24 September 2020
How to ensure the protectability from DDoS attacks for online resources? Goal №4
Today we will discuss the last goal (but not least) that needs to be completed to ensure the protectability from DDoS - ensuring the availability of the service during an attack.
Let us rehearse the last three goals we discussed in the previous posts:
- Give the attacker as little information as possible.
- Provide as much information as possible to the DDoS protection company.
- Ensure clear opportunities for filtering the attacks.
WHAT IS THE PROBLEM
But the problem is, if the service has availability issues even without an attack, under attack this issue will become more evident.
Which parameters can impact the availability of an online service?
- Number of points of failure - the fewer of them, the more reliable the service is and vice versa. That is why, for example, thoughtless use of Round-Robin DNS, instead of increasing availability, can lead to unexpected issues for some clients when one of the IP addresses becomes unavailable.
- Redundancy on the application layer. We discussed the taxi automation service in one of the previous posts. It uses several IP addresses which are not consecutive and from different subnets. So if one IP goes down, the service automatically reconnects taxi drivers to another one. I think you will agree that it will be difficult to arrange an efficient attack on such a service.
- Dependence of system components on each other and their ability to work independently. Let’s recall the game service that we described earlier, which uses the same game database as the website. The website could work without this connection (merely not showing the number of players online), but because of bad system design, the unavailability of the game database will lead to the unavailability of the website and players will not be even able to read an announcement regarding the outage.
RESISTANCE TO WEAK ATTACKS IS THE BASIS OF SERVICE RELIABILITY
The idea is simple: if an online service does not “survive” a weak attack, it will be powerless against a serious one.
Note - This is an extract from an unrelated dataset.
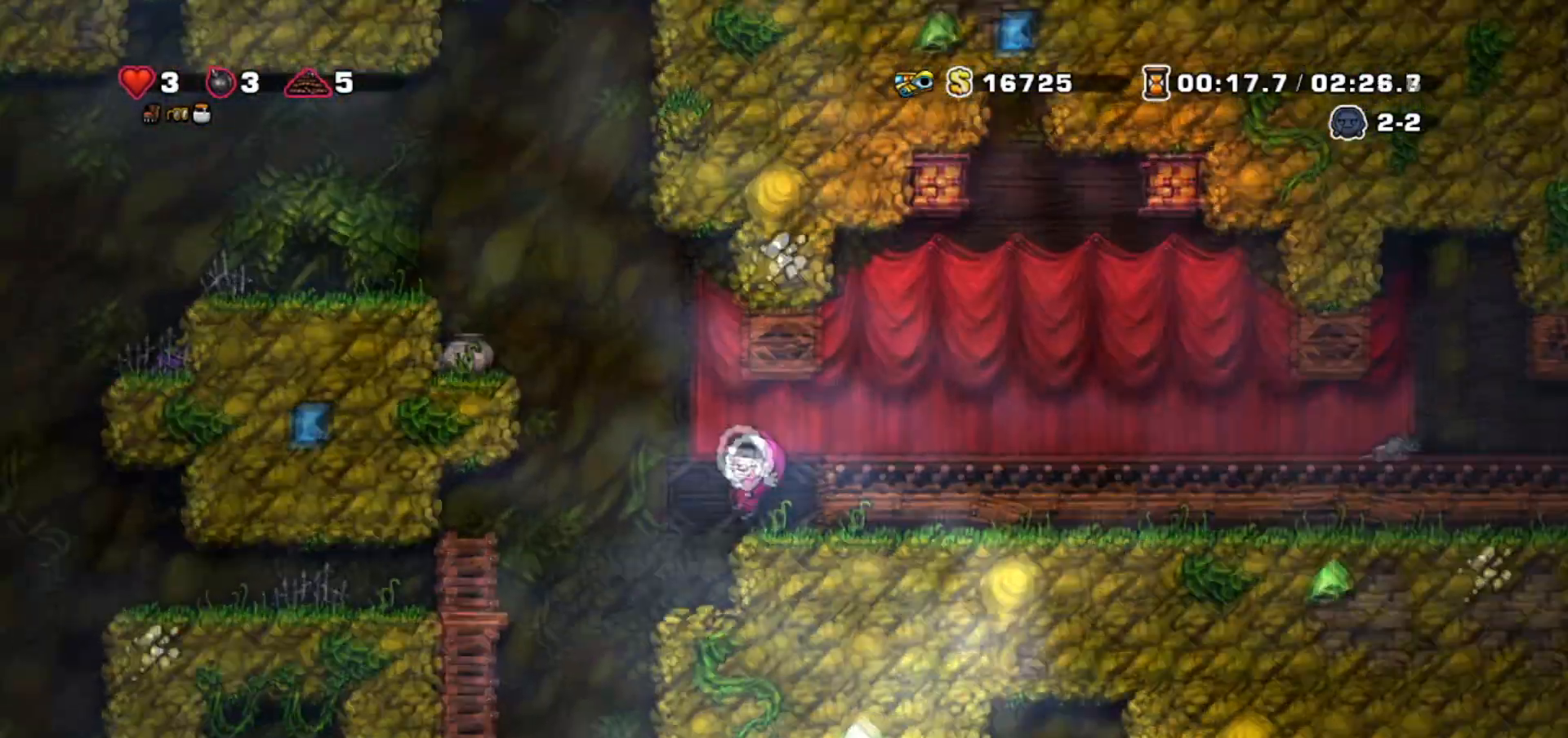
{"keys": ["down", "walk"], "events": [[33, "left", "down"], [233, "left", "up"], [367, "down", "down"]]}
In some cases, it is technically not possible to provide 100% filtering traffic. For example, if Anti-DDoS protection is connected in asymmetric mode (only the incoming traffic passes through the filters, and not outgoing). This way of connection is often used by datacenters, hosting providers, and most ISPs. In such situations, the attack is sometimes not completely filtered — merely mitigated. Ideally, your service should be able to ensure the performance and availability during such a weakened attack.
Typical example
One of our clients was under the attack via UDP and the attack was unsuccessful. Then the attacker started HTTP flood against his website. The attack wasn’t very strong. And if the client had a DDoS protection service from an attack of such nature it would easily reflect the attack. But the client refused to connect Layer-7 protection from HTTP attacks and his whole infrastructure not only the website, went down. The reason was that the client used a pretty old router on the edge of his network, and it just “died” from the number of TCP connections generated by this small HTTP botnet. Conclusion is - you should evaluate the sustainability to weak attacks not only of the server on which the service is deployed, but also of the entire network where it is located. Also it is a question that you should answer yourself, whether you really should use outdated or SOHO equipment on the corporate network edge.
It is often useful to optimize the network stack of the operating system to improve system sustainability. For example, NIC interrupts can be distributed across different processor cores. There are many articles on the Internet about how to do this better.
And, of course, you need to take care of the sustainability of applications. You need to make sure that it performs “heavy” functions only after the authorization procedure is completed. In this case, an application will be able to withstand the invasion of bots, because it spends the main reserve of server performance only on legitimate users.
Finally, you need to separate the services by dividing their functions into different IP addresses. For example, the website separately, the authentication service - separately, and the other services - also into separate addresses. This separation will allow you to cut off many DDoS attacks in advance.
OUR RECOMMENDATIONS
- Make sure that the service is highly available without an attack: check the points of failure, the dependency of components on each other, and their redundancy.
- Ensure that your system is sustainable to weak attacks, both at the network, OS and application levels.
- Distribute different functions to different IP addresses — and inform your DDoS protection company about it.